_TASK STATEMENT_. After locating the line that contains "left shoulder: (216, 227)" in the data below, set down exactly that line and each one after it through the line that contains "right elbow: (181, 454)", and nothing more.

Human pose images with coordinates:

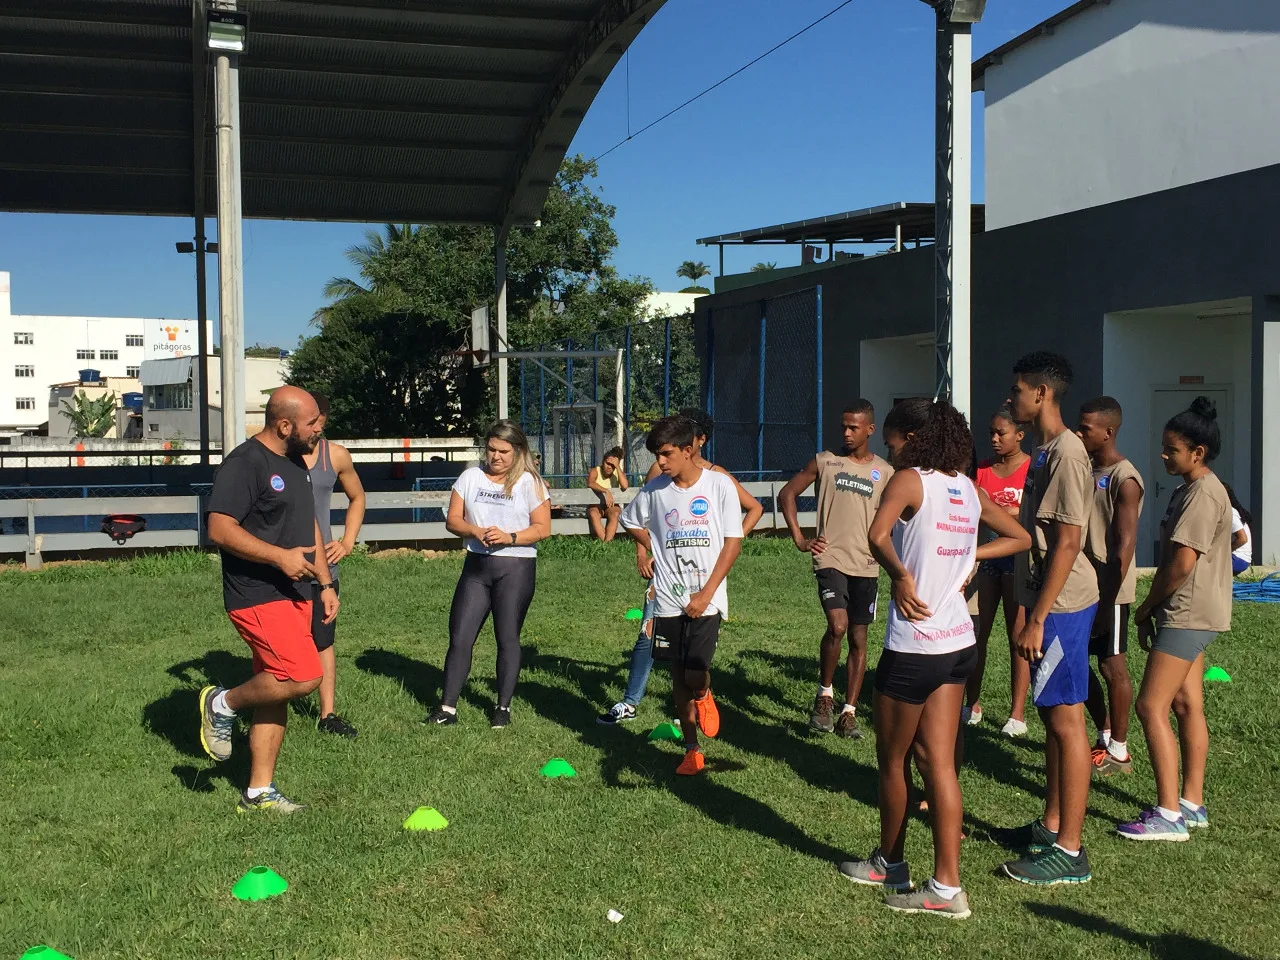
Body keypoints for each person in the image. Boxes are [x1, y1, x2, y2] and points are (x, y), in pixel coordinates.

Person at [839, 398, 1030, 920]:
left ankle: (890, 863)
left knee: (893, 761)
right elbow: (1020, 536)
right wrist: (971, 557)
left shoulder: (910, 480)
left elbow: (877, 536)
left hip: (914, 645)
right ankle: (947, 887)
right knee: (940, 764)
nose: (892, 447)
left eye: (898, 438)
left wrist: (901, 576)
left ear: (914, 439)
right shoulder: (968, 487)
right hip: (957, 644)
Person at [199, 386, 338, 813]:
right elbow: (219, 529)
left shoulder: (296, 462)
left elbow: (308, 523)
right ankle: (220, 703)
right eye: (313, 422)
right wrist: (279, 558)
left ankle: (258, 792)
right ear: (284, 425)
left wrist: (324, 581)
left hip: (297, 592)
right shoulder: (245, 463)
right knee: (303, 675)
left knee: (275, 690)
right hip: (256, 595)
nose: (320, 429)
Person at [996, 352, 1098, 886]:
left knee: (1065, 720)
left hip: (1060, 605)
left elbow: (1068, 542)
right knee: (1053, 719)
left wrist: (1036, 617)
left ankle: (1071, 851)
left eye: (1017, 391)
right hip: (1047, 600)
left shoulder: (1067, 453)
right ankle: (1053, 823)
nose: (1011, 399)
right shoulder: (1044, 451)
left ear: (1041, 395)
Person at [597, 409, 761, 725]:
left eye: (692, 436)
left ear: (697, 442)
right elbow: (642, 517)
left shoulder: (718, 478)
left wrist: (728, 539)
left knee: (693, 661)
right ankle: (632, 702)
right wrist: (644, 552)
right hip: (666, 578)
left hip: (703, 579)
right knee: (649, 636)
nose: (662, 459)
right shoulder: (660, 478)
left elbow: (753, 509)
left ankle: (692, 702)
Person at [1118, 397, 1232, 840]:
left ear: (1198, 452)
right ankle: (1192, 802)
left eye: (1172, 449)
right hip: (1193, 611)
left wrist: (1146, 607)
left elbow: (1182, 564)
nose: (1163, 455)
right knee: (1186, 704)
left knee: (1151, 706)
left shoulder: (1203, 493)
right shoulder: (1193, 488)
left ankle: (1168, 815)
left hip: (1187, 612)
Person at [619, 415, 744, 774]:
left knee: (695, 670)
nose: (660, 462)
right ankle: (691, 749)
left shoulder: (718, 486)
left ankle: (704, 694)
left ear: (689, 450)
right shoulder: (655, 490)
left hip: (706, 596)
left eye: (667, 453)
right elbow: (630, 521)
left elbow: (733, 543)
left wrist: (707, 593)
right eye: (658, 455)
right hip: (669, 598)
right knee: (676, 672)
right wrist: (651, 544)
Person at [778, 399, 894, 739]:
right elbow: (788, 493)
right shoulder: (826, 462)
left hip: (867, 564)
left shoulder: (885, 472)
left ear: (870, 429)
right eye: (843, 425)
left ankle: (849, 712)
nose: (846, 432)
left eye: (853, 427)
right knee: (838, 625)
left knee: (859, 636)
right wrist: (800, 537)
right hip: (830, 559)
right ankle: (824, 695)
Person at [425, 421, 551, 728]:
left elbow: (543, 529)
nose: (496, 456)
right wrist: (474, 530)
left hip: (515, 568)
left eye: (503, 451)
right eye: (491, 449)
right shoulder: (471, 476)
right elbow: (453, 520)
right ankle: (447, 708)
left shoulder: (530, 483)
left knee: (507, 637)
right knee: (460, 636)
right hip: (477, 567)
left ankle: (502, 708)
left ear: (518, 451)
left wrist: (510, 537)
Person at [1075, 397, 1144, 775]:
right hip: (1079, 585)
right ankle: (1103, 734)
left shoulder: (1125, 478)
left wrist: (1106, 601)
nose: (1080, 432)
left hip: (1109, 589)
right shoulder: (1083, 467)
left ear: (1108, 431)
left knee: (1111, 665)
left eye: (1086, 428)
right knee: (1077, 662)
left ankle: (1120, 750)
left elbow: (1123, 548)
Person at [303, 395, 367, 738]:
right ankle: (271, 705)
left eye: (319, 421)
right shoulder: (278, 454)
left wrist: (347, 541)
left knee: (323, 641)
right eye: (309, 422)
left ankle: (327, 715)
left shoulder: (336, 455)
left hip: (324, 570)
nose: (315, 428)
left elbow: (358, 497)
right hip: (280, 567)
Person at [967, 406, 1032, 736]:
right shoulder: (982, 470)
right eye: (990, 432)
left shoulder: (1032, 469)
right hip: (986, 559)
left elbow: (1033, 512)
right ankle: (972, 703)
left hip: (1019, 560)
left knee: (1018, 636)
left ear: (1019, 435)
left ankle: (1016, 714)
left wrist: (1004, 511)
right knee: (978, 632)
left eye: (1001, 433)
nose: (993, 439)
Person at [586, 446, 629, 542]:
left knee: (616, 513)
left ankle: (607, 543)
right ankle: (605, 543)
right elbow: (591, 483)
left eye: (613, 465)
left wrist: (617, 467)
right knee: (593, 513)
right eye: (607, 463)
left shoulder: (618, 472)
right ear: (603, 462)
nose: (610, 467)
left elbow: (625, 486)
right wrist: (606, 491)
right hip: (596, 505)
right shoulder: (595, 471)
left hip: (611, 506)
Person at [1224, 483, 1252, 576]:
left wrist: (1224, 552)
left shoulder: (1230, 512)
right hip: (1237, 558)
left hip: (1238, 558)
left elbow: (1242, 539)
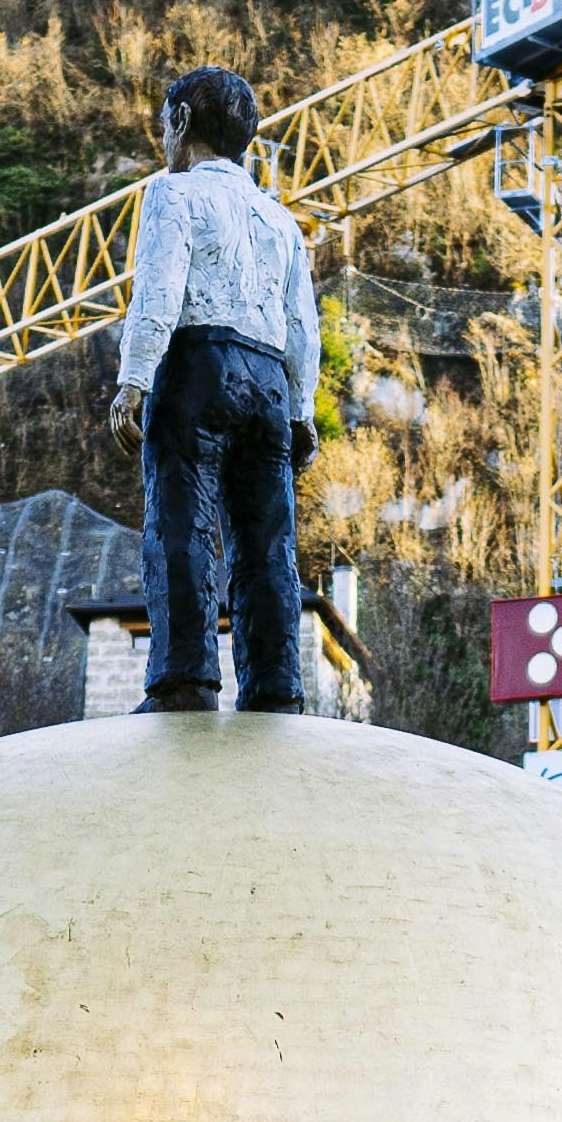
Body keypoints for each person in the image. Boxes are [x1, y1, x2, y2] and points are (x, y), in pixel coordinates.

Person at [113, 68, 321, 713]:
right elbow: (301, 325)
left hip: (197, 365)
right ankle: (276, 684)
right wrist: (303, 409)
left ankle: (185, 678)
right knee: (268, 542)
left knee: (184, 522)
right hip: (269, 383)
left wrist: (133, 381)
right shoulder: (280, 220)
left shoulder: (174, 196)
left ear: (179, 120)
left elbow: (158, 292)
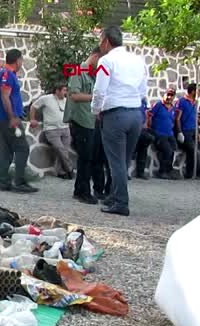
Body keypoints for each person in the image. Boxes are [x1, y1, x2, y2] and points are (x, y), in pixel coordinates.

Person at [91, 25, 148, 216]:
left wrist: (95, 110)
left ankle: (121, 202)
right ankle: (115, 196)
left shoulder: (107, 61)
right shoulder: (138, 60)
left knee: (116, 161)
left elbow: (100, 89)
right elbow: (143, 90)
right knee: (123, 160)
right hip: (135, 114)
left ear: (106, 41)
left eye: (100, 41)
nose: (100, 45)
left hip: (115, 114)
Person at [0, 49, 38, 193]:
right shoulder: (8, 75)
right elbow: (5, 97)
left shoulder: (4, 73)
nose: (22, 63)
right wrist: (12, 117)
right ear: (18, 60)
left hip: (2, 118)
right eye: (21, 60)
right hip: (8, 119)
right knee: (22, 148)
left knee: (6, 150)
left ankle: (4, 182)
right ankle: (19, 182)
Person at [67, 47, 101, 205]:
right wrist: (95, 97)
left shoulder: (92, 76)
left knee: (89, 157)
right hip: (80, 120)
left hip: (90, 120)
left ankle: (80, 190)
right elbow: (74, 95)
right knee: (85, 157)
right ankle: (83, 192)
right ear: (94, 56)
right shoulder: (77, 71)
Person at [30, 84, 73, 180]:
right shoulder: (46, 98)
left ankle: (61, 172)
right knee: (60, 149)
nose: (65, 93)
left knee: (63, 151)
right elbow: (34, 106)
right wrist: (32, 119)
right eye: (64, 90)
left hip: (65, 128)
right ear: (57, 91)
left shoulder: (66, 101)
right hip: (51, 129)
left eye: (66, 90)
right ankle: (70, 168)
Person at [148, 89, 178, 180]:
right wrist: (150, 128)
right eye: (168, 95)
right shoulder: (158, 105)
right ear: (164, 95)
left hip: (170, 134)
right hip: (159, 133)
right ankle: (162, 172)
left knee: (173, 149)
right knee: (167, 150)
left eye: (171, 95)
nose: (169, 97)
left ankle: (169, 170)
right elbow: (150, 115)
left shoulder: (173, 108)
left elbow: (172, 120)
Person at [175, 83, 200, 179]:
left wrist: (197, 131)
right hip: (185, 131)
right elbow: (177, 118)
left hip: (194, 130)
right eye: (198, 90)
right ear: (193, 91)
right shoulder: (182, 102)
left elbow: (195, 118)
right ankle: (191, 173)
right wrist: (179, 132)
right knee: (193, 151)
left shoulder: (195, 102)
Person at [133, 98, 154, 179]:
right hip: (134, 129)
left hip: (142, 129)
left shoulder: (143, 101)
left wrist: (146, 123)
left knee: (146, 142)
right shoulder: (132, 99)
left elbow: (145, 113)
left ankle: (140, 172)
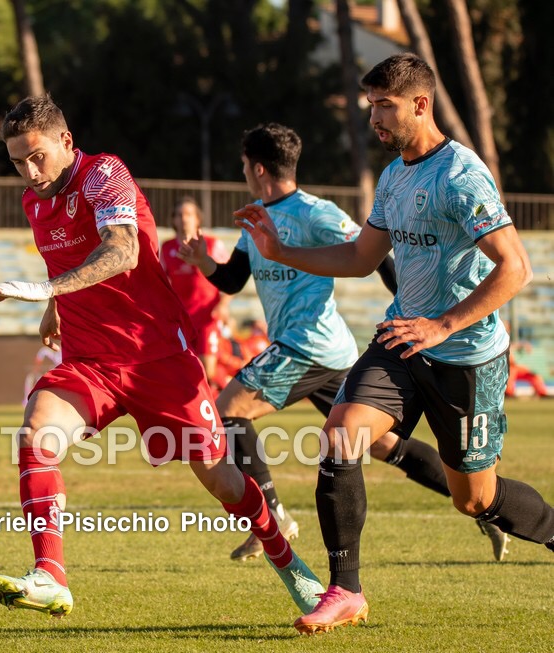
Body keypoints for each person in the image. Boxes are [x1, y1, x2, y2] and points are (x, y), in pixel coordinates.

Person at [233, 54, 554, 635]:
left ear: (420, 105)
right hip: (402, 339)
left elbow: (516, 267)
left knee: (475, 500)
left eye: (385, 105)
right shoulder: (393, 177)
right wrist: (282, 253)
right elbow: (361, 257)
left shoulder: (461, 174)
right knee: (340, 434)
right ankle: (345, 591)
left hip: (466, 357)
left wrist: (444, 324)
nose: (374, 117)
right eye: (371, 105)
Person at [0, 94, 324, 620]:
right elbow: (65, 256)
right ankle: (50, 575)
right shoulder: (35, 201)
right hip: (91, 362)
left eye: (37, 156)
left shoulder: (103, 174)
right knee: (35, 437)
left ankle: (289, 563)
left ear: (66, 142)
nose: (30, 172)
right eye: (17, 162)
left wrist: (48, 288)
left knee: (223, 481)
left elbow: (123, 250)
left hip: (158, 358)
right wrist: (54, 306)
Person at [178, 122, 510, 564]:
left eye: (243, 166)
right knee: (382, 446)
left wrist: (413, 312)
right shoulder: (256, 217)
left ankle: (272, 518)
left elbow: (374, 255)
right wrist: (204, 262)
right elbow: (234, 280)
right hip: (325, 353)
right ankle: (484, 507)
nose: (243, 173)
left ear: (258, 168)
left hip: (308, 344)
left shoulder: (316, 212)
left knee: (227, 410)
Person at [159, 197, 229, 388]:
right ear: (173, 220)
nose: (184, 219)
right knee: (184, 369)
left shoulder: (212, 244)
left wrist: (223, 306)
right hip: (181, 319)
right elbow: (162, 283)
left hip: (207, 317)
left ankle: (222, 385)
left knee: (207, 371)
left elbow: (230, 280)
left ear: (198, 218)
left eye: (188, 214)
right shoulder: (167, 247)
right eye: (179, 215)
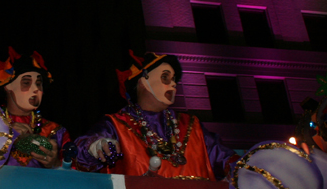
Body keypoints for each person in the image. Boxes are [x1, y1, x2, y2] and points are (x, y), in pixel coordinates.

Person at [74, 51, 236, 179]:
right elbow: (80, 155)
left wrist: (245, 167)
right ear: (143, 81)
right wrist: (96, 147)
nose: (173, 84)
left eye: (174, 79)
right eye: (165, 77)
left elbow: (224, 158)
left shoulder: (191, 125)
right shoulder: (115, 124)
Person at [0, 47, 70, 169]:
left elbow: (76, 178)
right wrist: (4, 138)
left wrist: (56, 164)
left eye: (38, 84)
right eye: (26, 83)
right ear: (7, 86)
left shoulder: (55, 131)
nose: (35, 89)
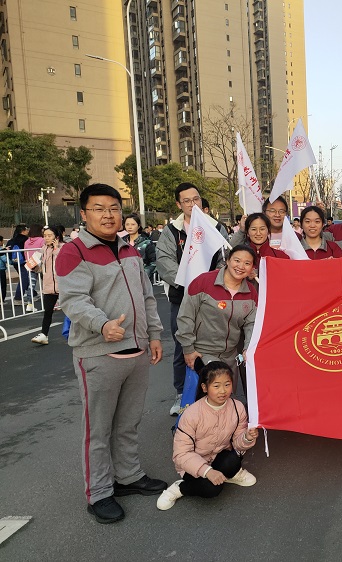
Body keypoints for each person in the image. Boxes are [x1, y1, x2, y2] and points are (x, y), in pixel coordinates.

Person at [57, 183, 166, 524]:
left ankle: (128, 476)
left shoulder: (129, 249)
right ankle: (99, 492)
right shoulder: (73, 251)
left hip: (137, 351)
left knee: (129, 422)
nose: (108, 215)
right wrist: (102, 325)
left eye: (114, 208)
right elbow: (74, 300)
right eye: (99, 208)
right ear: (84, 213)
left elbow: (147, 297)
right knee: (99, 429)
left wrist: (154, 334)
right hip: (98, 353)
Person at [156, 182, 229, 416]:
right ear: (179, 204)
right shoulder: (171, 232)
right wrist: (189, 281)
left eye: (195, 199)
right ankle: (182, 394)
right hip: (182, 297)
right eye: (186, 201)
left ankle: (219, 392)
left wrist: (208, 282)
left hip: (212, 296)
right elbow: (164, 262)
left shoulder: (216, 227)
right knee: (183, 345)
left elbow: (224, 258)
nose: (192, 204)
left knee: (215, 343)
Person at [156, 361, 258, 511]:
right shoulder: (191, 414)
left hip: (218, 455)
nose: (223, 391)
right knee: (211, 489)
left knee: (234, 461)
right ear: (204, 387)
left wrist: (247, 437)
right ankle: (180, 488)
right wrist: (207, 471)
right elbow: (181, 454)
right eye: (216, 386)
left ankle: (230, 474)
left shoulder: (237, 407)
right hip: (193, 464)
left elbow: (237, 444)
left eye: (227, 384)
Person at [176, 244, 257, 402]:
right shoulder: (203, 282)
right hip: (203, 354)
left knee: (227, 400)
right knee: (207, 402)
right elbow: (186, 316)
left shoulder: (251, 292)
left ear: (252, 268)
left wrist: (248, 347)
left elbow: (251, 324)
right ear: (228, 260)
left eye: (247, 263)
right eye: (237, 260)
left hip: (230, 356)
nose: (241, 266)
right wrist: (188, 348)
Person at [30, 226, 65, 345]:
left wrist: (56, 249)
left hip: (63, 284)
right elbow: (42, 268)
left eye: (49, 235)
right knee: (48, 311)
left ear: (56, 237)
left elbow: (64, 261)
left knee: (71, 310)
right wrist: (35, 268)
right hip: (49, 285)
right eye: (45, 236)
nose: (46, 238)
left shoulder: (64, 247)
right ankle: (44, 334)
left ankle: (83, 332)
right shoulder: (43, 249)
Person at [122, 214, 157, 282]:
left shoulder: (146, 243)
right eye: (127, 224)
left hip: (143, 280)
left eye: (133, 224)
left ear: (138, 226)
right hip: (125, 281)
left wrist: (143, 274)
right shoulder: (121, 242)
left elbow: (154, 262)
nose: (130, 227)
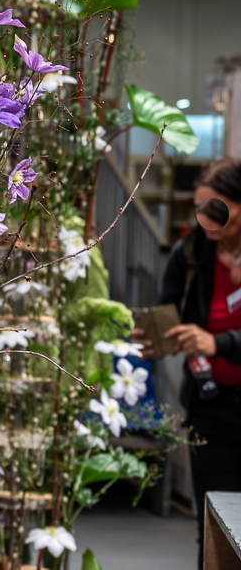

_EXERCISE OUTPUT_.
left shoulder: (216, 227)
right knee: (183, 345)
left elbow: (224, 258)
nose: (192, 204)
left knee: (215, 343)
Person at [156, 361, 258, 511]:
right shoulder: (191, 414)
left hip: (218, 455)
nose: (223, 391)
right knee: (211, 489)
left knee: (234, 461)
right ear: (204, 387)
left wrist: (247, 437)
right ankle: (180, 488)
right wrist: (207, 471)
right elbow: (181, 454)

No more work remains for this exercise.